Provided passage
○ ○ ○ ○ ○

I also fell for the humic. I believe it's naturally occurring in the soil anyway. Similar to how they sell you creatine when your body already makes it. There's so much unregulated scams out there.


----------



## creediddy2021 (Mar 27, 2021)

john5246 said:


> creediddy2021 said:
> 
> 
> > I was and I have been sold by Ron Henry. Just watch his videos:
> ...


I believe we as lawn obsessors, we are going to include as many products into our lawn that give us the best results. At the time I saw Ron's videos late last year I was looking for a soil amendment product and didn't want to spend $85/bag to do it. Once I saw Ron's video, I thought for $25/bag it's well worth the try. Can I say that my soil has improved and is better now? Time will only tell. This product is supposed to work naturally within the soil over time.

○ ○ ○ ○ ○

Work request 1
Translate this sentence from the lawn care thread into Spanish: "This product is supposed to work naturally within the soil over time."
Work request 2
For each statement, state whether it agrees with the lawn care thread. Answer yes or no, and quote the deciding words.
(a) The second poster paid $85 per bag for the soil amendment product.
(b) The second poster is already certain that the soil has improved.
(c) The first poster compares humic to creatine.
Work request 3
Extend the lawn care thread about soil amendments, beginning after its final sentence.

Material shown
○ ○ ○ ○ ○

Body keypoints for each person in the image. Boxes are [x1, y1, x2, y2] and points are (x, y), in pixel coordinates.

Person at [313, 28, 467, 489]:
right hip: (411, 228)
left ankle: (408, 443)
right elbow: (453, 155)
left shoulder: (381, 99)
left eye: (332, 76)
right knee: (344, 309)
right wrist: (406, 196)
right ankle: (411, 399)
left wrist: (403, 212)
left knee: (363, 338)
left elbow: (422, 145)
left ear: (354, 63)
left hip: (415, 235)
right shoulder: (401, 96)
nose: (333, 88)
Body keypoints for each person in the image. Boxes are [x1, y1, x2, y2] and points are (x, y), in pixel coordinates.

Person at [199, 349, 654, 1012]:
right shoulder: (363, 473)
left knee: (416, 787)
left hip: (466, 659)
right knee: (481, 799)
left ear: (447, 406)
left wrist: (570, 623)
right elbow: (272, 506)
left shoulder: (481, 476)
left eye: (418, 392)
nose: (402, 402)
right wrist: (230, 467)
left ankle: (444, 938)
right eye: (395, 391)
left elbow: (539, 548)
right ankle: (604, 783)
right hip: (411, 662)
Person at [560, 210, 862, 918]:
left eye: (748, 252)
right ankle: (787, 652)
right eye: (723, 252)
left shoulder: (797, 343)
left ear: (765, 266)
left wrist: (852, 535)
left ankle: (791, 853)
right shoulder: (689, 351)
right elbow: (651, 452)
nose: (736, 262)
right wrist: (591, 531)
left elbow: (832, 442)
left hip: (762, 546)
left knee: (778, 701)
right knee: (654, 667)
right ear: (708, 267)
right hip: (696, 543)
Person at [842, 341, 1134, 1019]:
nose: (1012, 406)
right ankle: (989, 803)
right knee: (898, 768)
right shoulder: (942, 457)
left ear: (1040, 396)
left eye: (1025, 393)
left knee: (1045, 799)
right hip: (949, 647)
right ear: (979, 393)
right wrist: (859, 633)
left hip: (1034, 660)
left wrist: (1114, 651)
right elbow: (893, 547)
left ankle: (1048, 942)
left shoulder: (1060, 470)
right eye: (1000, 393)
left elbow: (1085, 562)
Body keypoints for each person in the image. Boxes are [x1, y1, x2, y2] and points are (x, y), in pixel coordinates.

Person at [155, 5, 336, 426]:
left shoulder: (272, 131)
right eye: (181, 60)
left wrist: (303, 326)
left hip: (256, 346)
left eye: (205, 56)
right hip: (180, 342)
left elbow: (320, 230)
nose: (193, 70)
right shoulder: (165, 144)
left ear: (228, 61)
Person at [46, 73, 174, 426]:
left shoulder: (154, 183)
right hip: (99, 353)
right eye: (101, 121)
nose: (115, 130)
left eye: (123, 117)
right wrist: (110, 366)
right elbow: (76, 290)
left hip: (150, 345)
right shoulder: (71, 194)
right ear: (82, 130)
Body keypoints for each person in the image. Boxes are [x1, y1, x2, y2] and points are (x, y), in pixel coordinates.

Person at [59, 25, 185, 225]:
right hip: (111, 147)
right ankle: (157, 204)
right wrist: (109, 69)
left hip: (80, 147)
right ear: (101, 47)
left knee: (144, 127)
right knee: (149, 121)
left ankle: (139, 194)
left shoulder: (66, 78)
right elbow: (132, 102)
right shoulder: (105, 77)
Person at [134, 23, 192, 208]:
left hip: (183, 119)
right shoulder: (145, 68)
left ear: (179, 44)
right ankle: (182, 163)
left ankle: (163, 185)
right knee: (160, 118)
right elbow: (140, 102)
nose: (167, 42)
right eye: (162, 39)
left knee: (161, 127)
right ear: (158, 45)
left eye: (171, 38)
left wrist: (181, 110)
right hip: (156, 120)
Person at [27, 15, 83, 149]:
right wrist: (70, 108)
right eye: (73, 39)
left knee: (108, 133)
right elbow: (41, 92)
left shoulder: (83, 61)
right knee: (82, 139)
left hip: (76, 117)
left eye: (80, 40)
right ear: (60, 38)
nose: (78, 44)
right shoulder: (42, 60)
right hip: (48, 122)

○ ○ ○ ○ ○

Result 1
Se supone que este producto actúa de forma natural dentro del suelo con el tiempo.

Result 2
(a) No: "didn't want to spend $85/bag to do it" and "for $25/bag it's well worth the try."
(b) No: "Time will only tell."
(c) Yes: "Similar to how they sell you creatine when your body already makes it."

Result 3
In terms of synthetic vs organic, you can get very good results with synthetic fertilizers. I believe it depends on the grass type and watering schedules during the hot summer months that give you the best results. Once I switched to organic, the results speak for themselves! Some products that are synthetic that I use are starter fert as well as Ironite.


----------



## Grass Clippins (Apr 30, 2018)

john5246 said:


> Grass Clippins said:
> 
> 
> > @john5246 In theory I believe the poo adds organic matter and the bio-char gives it a place to live. That being said I think a little poo here and there isn't going to move the long term needle on OM unless you free range chicken on your turf.
> ...


I would use it in moderation if I had the right grass type. I have fescue in the transition zone and like to get my N down before the soil heats up enough to use Milorganite. Here's a pic of how you can roll your own liquid alt to Milorganite. Who said organic had to be expensive..... :lol:


----------



## gm560 (Feb 22, 2018)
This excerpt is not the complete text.